== TESTO FORNITO ==
+++
Shakerato, non mescolato. Viaggio nei drink dei film classici pt. 5 Speciali di Natale
venerdì, dicembre 13, 2024IMPORTANTE: Potete ascoltare questo articolo in formato audio. Su iPhone: aprite Safari, andate alla pagina dell’articolo, toccate AA nella barra indirizzi e scegliete “Ascolta pagina”. Su Android: aprite l’app Google o Google Chrome, aprite l’articolo, toccate i 3 puntini in alto a destra e poi “Ascolta la pagina”.
Non c’è niente di meglio, nelle fredde serate d’inverno, di una tazza bollente tra le mani. Può essere una cioccolata calda, un tè speziato… ma oggi parliamo di cocktail caldi. Quei drink fumanti e confortanti che sembrano fatti apposta per accompagnare una serata davanti al caminetto o per scaldarci dopo una passeggiata al freddo.
+++
== CONSEGNE DELL'ESERCIZIO ==
**1)** Trascrivi fedelmente il passo dell'articolo sui drink dei film classici che si apre con le parole contenenti "Shakerato, non mescolato." e si chiude con "passeggiata al freddo.".
**2)** Secondo l'articolo sui drink dei film classici, di quale tipo di bevande si parla oggi?
**3)** Prosegui l'articolo sui drink dei film classici dal punto in cui termina.

[Dati registrati]
+++
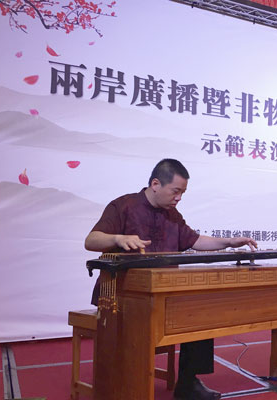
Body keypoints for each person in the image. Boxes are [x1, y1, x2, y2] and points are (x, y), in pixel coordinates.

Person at [85, 158, 257, 400]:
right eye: (176, 191)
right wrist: (117, 239)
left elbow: (195, 241)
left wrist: (229, 242)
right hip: (123, 296)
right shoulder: (124, 206)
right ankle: (124, 385)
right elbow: (91, 240)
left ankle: (187, 382)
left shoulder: (172, 215)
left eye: (182, 193)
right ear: (156, 184)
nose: (179, 198)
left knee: (200, 313)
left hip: (162, 293)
+++
== RISPOSTE ALLE CONSEGNE ==
**1)**
Shakerato, non mescolato. Viaggio nei drink dei film classici pt. 5 Speciali di Natale
venerdì, dicembre 13, 2024IMPORTANTE: Potete ascoltare questo articolo in formato audio. Su iPhone: aprite Safari, andate alla pagina dell’articolo, toccate AA nella barra indirizzi e scegliete “Ascolta pagina”. Su Android: aprite l’app Google o Google Chrome, aprite l’articolo, toccate i 3 puntini in alto a destra e poi “Ascolta la pagina”.
Non c’è niente di meglio, nelle fredde serate d’inverno, di una tazza bollente tra le mani. Può essere una cioccolata calda, un tè speziato… ma oggi parliamo di cocktail caldi. Quei drink fumanti e confortanti che sembrano fatti apposta per accompagnare una serata davanti al caminetto o per scaldarci dopo una passeggiata al freddo.

**2)** Oggi si parla di cocktail caldi.

**3)**
Se avete letto i miei articoli precedenti (li trovate qui), saprete già quanto mi affascini il mondo dei cocktail, nonostante la mia dichiarata astemia. Quello che mi conquista, come sempre, non è tanto il bicchiere, quanto la storia che si nasconde dietro ogni drink: chi l’ha inventato, perché sono stati scelti certi ingredienti, e come queste bevande hanno fatto il loro ingresso nella cultura e, naturalmente, nel cinema.
In questa tappa del nostro viaggio, ci immergeremo tra gli aromi speziati e le storie avvolgenti di alcuni cocktail caldi. Alcuni, come il Mulled Wine, ci riportano ai fasti dell’antica Roma, mentre altri, come l’Eggnog, erano talmente amati da finire nei diari personali di George Washington (anche se con una piccola dimenticanza nella ricetta!). E non mancheranno i collegamenti con il cinema: dal classico natalizio La vita è meravigliosa alla meno conosciuta ma incantevole Un sacco d’oro.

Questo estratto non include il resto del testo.